CRITICAL_VALUE = 0.05
print(f"T test between species 0 and specie 1: {np.round(t_01, 2)}. Reject null hypothesis: {abs(t_01) > CRITICAL_VALUE}.")
print(f"T test between species 0 and specie 2: {np.round(t_02, 2)}. Reject null hypothesis: {abs(t_02) > CRITICAL_VALUE}.")
print(f"T test between species 1 and specie 2: {np.round(t_12, 2)}. Reject null hypothesis: {abs(t_12) > CRITICAL_VALUE}.")

T test between species 0 and specie 1: -7.83. Reject null hypothesis: True.
T test between species 0 and specie 2: -8.11. Reject null hypothesis: True.
T test between species 1 and specie 2: 1.54. Reject null hypothesis: True.


Technical note 1 : here, we for simplicity we used the same confidence level $\alpha = 0.05$ for all tests. In practice, we should account for multiple testing by at least applying a Bonferroni correction of any other, more advanced, correction.
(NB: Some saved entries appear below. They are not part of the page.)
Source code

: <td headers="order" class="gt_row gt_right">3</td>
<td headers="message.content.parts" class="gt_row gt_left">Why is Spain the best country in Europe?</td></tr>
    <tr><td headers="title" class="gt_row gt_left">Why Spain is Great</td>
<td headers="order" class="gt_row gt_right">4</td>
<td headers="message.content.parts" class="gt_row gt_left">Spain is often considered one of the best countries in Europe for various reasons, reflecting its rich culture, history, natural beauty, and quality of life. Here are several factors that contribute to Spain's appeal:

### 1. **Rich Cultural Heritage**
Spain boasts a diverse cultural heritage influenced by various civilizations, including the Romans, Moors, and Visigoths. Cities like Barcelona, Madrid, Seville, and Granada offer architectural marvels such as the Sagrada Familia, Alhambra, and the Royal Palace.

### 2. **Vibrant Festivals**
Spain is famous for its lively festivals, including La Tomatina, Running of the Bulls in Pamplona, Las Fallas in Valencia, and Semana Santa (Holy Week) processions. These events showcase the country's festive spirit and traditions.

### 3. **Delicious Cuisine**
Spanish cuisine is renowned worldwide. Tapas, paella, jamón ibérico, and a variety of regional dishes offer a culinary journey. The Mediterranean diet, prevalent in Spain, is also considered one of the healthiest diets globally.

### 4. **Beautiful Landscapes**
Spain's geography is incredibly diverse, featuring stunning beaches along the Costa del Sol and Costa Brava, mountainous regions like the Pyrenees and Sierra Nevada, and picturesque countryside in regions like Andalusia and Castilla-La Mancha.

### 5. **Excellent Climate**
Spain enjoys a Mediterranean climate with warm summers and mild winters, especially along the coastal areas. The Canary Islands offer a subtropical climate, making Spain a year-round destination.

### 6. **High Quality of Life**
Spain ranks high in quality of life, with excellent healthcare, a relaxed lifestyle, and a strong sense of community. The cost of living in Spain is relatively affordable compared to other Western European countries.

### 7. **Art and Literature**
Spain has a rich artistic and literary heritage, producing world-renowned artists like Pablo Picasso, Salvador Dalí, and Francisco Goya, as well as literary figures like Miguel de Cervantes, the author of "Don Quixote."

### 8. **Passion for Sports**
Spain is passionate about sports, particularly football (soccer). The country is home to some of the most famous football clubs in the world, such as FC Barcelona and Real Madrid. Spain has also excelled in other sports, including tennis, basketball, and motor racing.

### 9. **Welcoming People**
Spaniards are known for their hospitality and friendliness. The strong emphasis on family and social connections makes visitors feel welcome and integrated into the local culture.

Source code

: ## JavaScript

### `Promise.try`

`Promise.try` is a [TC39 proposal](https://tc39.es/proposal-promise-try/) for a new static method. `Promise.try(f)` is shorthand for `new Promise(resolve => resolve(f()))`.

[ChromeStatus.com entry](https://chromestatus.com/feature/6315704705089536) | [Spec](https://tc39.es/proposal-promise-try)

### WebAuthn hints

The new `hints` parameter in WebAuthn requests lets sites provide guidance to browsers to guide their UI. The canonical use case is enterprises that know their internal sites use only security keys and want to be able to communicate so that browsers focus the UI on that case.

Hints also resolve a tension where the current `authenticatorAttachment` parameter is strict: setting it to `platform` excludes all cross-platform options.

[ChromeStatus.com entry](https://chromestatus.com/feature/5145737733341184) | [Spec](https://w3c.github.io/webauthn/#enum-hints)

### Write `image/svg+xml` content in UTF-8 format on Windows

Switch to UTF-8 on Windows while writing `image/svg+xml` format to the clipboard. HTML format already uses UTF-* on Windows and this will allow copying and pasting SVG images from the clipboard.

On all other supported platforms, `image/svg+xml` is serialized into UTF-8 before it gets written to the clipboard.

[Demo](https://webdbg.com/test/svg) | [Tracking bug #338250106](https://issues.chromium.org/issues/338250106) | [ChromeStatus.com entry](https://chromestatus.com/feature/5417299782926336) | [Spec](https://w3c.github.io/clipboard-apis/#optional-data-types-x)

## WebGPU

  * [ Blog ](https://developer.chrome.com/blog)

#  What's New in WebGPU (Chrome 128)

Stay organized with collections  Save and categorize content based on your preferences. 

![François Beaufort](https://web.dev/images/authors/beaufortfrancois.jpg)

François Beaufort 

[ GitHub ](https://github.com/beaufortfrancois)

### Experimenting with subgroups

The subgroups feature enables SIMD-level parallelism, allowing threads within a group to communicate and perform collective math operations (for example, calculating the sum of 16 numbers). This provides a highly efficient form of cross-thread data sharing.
Technical note 2 : the noise added through the DP mechasnism influences the test performance. Thus formal analysis of the impact of the DP mechnanism on the power of the hypothesis test is necessary. We will discuss this topic on Day 3 of the course.

We also compute the confidence interval of bill length of each species:

In [45]:
ZSCORE = 1.96
df_result['standard_error'] = df_result['std_bill_length_mm']/np.sqrt(df_result['nb_penguin'])
df_result['ci_95_lower_bound'] = df_result['avg_bill_length_mm'] - ZSCORE * df_result['standard_error']
df_result['ci_95_upper_bound'] = df_result['avg_bill_length_mm'] + ZSCORE * df_result['standard_error']
df_result

Unnamed: 0,species,nb_penguin,avg_bill_length_mm,std_bill_length_mm,standard_error,ci_95_lower_bound,ci_95_upper_bound
0,Adelie,151,39.004267,7.363224,0.599211,37.829814,40.17872
1,Chinstrap,68,48.698734,10.975031,1.330918,46.090135,51.307333
2,Gentoo,122,46.584159,8.063875,0.730069,45.153224,48.015095


## Step 7: On your Own

There are many additional options and methods available in the `smartnoise-sql` library that we could not cover in this course. The key takeaways are:

- **Direct database connections**: `smartnoise-sql` can connect to and execute queries directly on databases such as SQL Server, Postgres, Spark, or Presto. In this notebook, we focused on the data science aspects and demonstrated examples only with Pandas DataFrames.  
- **Table metadata**: A solid understanding of [Table metadata](https://docs.smartnoise.org/sql/metadata.html#table-options) is essential, especially if you plan to adjust the default values. We strongly recommend becoming familiar with these settings before making modifications.  
- **Working with multiple tables**: It is possible to query multiple tables and join them together, with the privacy budget shared across all tables involved.  

We encourage you to explore further on your own!